So viel investieren Vorarlberger Seilbahner in die Beschneiung

Markt / 11.12.2019 • 06:00 Uhr / 3 Minuten Lesezeit
Auch wenn der Schnee von oben kommt: Seilbahn-Sprecher Hannes Jochum, Hotelier und Skiliftbetreiber Norbert Steurer und Vorarlberg-Tourismus-GF Christian Schützinger betonen, dass ohne Beschneiung nichts geht. SAMS/WKV

Technische Schneeerzeugung soll die Wintersaison im Land absichern, nicht verlängern.

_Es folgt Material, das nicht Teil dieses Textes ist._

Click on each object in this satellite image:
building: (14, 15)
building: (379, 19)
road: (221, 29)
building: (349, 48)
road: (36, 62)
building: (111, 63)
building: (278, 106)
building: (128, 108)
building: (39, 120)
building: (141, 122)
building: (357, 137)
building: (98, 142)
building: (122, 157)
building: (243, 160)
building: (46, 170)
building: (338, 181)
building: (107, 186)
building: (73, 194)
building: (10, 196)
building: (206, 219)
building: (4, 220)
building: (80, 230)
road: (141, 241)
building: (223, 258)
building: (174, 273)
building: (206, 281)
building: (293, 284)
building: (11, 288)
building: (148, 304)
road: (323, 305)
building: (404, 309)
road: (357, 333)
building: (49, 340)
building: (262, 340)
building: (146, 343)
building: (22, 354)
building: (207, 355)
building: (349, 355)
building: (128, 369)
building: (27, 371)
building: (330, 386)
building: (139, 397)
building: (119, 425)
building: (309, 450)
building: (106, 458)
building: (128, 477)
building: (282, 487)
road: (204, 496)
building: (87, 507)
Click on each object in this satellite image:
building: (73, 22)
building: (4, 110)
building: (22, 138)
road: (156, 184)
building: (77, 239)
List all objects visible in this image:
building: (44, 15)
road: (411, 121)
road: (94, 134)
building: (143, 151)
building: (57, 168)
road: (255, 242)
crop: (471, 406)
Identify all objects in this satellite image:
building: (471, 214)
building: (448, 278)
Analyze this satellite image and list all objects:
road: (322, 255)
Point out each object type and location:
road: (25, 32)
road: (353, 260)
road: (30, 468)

Riefensberg So wie sich der Winter am Dienstag am Hochhäderich präsentierte, so wünschen ihn sich Urlauber wie Touristiker. Naturschnee rundum, selbst die Straße zum Almhotel Hochhäderich der Familie Steurer ist schneebedeckt. Doch gerade im Dezember ist das oft mehr Hoffnung denn Realität. Deshalb brauche es technische Schneeerzeugung, wirbt Hannes Jochum, Obmann der Seilbahn-Firmen in der Wirtschaftskammer Vorarlberg, für die Schneekanonen. „Wir wollen die Saison nicht verlängern, wir wollen sie absichern“, präzisiert er und schildert, wie wichtig Schnee für die gesamte Tourismuswirtschaft des Landes ist. In den vergangenen drei Jahren investierten die Seilbahner deshalb 40 Millionen Euro in die Beschneiung.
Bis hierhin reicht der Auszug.